Я просто расскажу историю некоторых философов; я выберу из каждой системы те пункты, которые носят на себе отпечаток личности и принадлежат к числу неоспоримых и непреложных истин и которые поэтому должны быть сохранены историей. Это поможет при помощи сравнения снова составить себе понятие о тех типах и заставит звучать, наконец, полноту звуков греческой природы. Задача состоит в том, чтобы вытеснить, что именно всегда должно возбуждать в нас любовь и уважение и что никогда при всех позднейших знаниях не может быть у нас отнято. Это именно — великий человек.

→ Задания упражнения:
[a] Переведите на английский язык следующее предложение из отрывка о греческих философах: «Это поможет при помощи сравнения снова составить себе понятие о тех типах и заставит звучать, наконец, полноту звуков греческой природы».
[b] Продолжите отрывок о греческих философах, начав сразу после его последнего предложения.

→ Исходные данные:
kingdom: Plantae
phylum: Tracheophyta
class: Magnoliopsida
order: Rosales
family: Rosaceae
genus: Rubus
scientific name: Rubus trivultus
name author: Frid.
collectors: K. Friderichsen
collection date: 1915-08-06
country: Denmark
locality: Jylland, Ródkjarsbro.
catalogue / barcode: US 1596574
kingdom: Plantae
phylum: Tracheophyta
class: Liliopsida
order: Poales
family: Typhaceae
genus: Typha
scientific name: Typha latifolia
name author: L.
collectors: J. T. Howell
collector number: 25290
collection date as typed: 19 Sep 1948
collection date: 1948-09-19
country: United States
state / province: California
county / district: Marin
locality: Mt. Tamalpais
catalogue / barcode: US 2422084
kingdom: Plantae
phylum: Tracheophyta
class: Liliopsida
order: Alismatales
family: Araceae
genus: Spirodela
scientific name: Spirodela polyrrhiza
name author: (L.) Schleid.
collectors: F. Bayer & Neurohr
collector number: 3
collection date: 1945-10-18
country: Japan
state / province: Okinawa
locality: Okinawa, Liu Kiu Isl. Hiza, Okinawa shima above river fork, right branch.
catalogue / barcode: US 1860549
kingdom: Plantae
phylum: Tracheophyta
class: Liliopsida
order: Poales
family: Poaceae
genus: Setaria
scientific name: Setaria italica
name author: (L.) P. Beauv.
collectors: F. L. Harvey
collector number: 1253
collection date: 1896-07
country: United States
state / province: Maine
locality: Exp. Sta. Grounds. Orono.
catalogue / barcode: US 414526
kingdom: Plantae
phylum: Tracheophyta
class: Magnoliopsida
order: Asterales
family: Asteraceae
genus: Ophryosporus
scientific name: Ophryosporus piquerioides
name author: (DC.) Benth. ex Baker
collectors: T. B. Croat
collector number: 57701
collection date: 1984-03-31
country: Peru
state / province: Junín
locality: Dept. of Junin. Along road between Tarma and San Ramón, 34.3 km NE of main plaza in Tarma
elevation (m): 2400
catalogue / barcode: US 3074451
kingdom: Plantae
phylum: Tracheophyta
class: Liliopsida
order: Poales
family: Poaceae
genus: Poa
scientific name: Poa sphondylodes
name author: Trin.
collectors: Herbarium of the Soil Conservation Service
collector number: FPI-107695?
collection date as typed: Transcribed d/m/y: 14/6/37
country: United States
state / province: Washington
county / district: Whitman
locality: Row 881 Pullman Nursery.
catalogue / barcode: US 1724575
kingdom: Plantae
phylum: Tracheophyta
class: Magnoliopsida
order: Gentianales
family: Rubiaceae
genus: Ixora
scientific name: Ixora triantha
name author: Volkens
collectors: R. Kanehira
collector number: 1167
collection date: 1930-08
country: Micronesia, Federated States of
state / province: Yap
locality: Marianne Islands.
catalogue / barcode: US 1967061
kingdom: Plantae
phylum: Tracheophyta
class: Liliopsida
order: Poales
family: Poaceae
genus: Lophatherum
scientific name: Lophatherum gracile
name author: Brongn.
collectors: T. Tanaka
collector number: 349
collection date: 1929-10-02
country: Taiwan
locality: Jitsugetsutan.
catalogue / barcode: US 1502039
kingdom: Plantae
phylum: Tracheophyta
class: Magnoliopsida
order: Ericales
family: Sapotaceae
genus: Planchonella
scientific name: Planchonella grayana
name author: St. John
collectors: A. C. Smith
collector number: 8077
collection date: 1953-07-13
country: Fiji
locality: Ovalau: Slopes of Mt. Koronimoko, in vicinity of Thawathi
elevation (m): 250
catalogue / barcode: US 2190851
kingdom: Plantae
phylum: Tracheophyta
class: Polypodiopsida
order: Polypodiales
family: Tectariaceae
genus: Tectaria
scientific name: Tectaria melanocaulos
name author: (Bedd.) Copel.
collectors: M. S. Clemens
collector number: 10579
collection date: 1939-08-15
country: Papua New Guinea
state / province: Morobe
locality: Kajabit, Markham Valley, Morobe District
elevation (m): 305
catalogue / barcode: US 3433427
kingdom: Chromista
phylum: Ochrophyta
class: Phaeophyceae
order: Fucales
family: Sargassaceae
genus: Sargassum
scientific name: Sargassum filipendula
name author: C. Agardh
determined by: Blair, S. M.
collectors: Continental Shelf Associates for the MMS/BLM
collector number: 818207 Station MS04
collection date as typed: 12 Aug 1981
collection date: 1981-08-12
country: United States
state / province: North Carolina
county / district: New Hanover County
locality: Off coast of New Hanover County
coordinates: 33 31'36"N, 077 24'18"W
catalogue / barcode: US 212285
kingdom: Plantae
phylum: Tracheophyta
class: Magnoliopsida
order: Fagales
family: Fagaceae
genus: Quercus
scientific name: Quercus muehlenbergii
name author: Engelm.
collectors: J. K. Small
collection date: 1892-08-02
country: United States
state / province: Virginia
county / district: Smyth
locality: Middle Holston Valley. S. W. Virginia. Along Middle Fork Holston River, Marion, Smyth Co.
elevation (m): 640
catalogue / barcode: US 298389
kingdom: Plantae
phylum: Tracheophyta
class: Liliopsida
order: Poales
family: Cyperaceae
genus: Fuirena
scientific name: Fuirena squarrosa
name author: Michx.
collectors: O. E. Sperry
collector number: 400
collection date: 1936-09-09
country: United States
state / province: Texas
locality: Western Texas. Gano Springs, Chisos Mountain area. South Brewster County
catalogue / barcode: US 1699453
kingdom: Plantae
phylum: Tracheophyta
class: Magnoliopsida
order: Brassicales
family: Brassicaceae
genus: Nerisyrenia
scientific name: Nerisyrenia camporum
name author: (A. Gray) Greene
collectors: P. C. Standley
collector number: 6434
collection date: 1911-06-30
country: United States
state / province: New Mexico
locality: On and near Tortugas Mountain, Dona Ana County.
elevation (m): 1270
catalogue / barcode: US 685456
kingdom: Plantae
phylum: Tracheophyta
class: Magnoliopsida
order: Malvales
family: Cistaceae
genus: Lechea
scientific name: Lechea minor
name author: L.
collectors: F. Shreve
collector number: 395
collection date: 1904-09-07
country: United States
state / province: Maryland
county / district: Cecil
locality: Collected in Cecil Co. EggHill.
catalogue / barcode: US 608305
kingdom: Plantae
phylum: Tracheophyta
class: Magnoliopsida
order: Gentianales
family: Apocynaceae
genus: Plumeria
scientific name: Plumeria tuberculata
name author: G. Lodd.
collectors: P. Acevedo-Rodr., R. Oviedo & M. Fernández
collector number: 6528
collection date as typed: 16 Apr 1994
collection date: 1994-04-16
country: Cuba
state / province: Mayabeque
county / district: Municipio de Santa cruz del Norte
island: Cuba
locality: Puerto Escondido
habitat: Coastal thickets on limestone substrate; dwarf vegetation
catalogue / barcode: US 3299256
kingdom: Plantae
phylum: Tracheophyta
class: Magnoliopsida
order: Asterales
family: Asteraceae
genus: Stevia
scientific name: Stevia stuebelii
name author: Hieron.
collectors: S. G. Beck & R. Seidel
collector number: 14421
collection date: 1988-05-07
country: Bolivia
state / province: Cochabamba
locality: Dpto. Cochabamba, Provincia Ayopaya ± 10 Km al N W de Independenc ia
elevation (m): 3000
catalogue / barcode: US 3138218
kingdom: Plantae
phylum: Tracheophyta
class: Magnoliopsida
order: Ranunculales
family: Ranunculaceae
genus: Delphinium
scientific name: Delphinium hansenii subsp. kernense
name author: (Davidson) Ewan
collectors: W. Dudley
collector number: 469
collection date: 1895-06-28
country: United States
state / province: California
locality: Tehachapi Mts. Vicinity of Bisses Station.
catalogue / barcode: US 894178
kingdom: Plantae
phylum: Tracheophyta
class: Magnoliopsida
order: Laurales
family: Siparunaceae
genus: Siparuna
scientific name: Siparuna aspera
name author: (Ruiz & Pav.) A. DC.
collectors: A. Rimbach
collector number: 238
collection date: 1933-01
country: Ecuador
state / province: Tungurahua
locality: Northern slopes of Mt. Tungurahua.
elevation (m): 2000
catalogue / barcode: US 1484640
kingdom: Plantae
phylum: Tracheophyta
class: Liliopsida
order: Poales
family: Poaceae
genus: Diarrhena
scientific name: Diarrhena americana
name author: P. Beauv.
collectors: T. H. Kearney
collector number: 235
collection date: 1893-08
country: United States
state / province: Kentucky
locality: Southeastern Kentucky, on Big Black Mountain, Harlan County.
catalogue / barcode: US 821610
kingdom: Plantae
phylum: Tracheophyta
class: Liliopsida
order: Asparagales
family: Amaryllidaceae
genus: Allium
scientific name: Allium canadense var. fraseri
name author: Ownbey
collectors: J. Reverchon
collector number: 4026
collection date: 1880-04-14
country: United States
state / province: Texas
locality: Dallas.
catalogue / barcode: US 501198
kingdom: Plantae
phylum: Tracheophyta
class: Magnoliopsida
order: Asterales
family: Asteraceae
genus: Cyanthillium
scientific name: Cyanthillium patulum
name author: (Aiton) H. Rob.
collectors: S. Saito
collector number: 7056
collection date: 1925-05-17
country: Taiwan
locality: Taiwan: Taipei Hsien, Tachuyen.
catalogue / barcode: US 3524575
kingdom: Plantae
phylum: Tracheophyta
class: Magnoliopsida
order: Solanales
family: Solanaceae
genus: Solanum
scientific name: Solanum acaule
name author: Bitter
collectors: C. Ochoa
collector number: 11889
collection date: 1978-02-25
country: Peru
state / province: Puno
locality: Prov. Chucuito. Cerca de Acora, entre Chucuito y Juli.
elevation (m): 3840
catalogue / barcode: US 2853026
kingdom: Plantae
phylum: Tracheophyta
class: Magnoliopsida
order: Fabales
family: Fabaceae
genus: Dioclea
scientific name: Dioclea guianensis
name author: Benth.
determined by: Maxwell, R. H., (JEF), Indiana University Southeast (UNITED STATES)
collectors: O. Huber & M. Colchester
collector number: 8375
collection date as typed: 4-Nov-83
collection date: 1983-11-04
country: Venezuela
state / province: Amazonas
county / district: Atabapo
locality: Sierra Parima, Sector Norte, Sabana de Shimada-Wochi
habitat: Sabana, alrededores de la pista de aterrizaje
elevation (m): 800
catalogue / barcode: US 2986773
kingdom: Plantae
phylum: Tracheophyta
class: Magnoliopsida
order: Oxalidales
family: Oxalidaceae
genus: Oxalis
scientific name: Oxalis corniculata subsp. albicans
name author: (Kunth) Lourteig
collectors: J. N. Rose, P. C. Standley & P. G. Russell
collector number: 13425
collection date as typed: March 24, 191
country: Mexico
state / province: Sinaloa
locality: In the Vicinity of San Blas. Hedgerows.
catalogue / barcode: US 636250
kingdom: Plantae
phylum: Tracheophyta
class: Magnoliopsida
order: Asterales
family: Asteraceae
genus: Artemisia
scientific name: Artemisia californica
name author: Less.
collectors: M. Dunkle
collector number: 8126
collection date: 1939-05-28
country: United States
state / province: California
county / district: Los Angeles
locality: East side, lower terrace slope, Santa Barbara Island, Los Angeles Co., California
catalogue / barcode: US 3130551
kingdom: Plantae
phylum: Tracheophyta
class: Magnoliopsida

→ Ответы к заданиям:
[a] This will help, by means of comparison, to form once again a notion of those types and will at last make the full range of sounds of the Greek nature resound.

[b]
Более позднее предисловие
Настоящая попытка рассказать историю древних греческих философов отличается своей краткостью от других подобных ей. Краткость же достигается тем, что упоминается лишь самая ограниченная часть учения каждого философа, следовательно, попытка моя отличается неполнотой. Из учений этих выбраны такие, в которых ярче всего отражается личность философа. Слишком же подробное изложение всех возможных традиционных положений, как это принято в руководствах, во всяком случае совершенно поглощает личный элемент. Поэтому изложение становится скучным, так как в системах, которые уже опровергнуты, нас, в сущности, могут интересовать только личные черты философа, ибо только личное есть нечто вечно непреложное. По трем анекдотам о человеке можно нарисовать себе его портрет. Вот я и стараюсь выбрать из каждой системы три таких анекдота, оставляя все прочее без внимания.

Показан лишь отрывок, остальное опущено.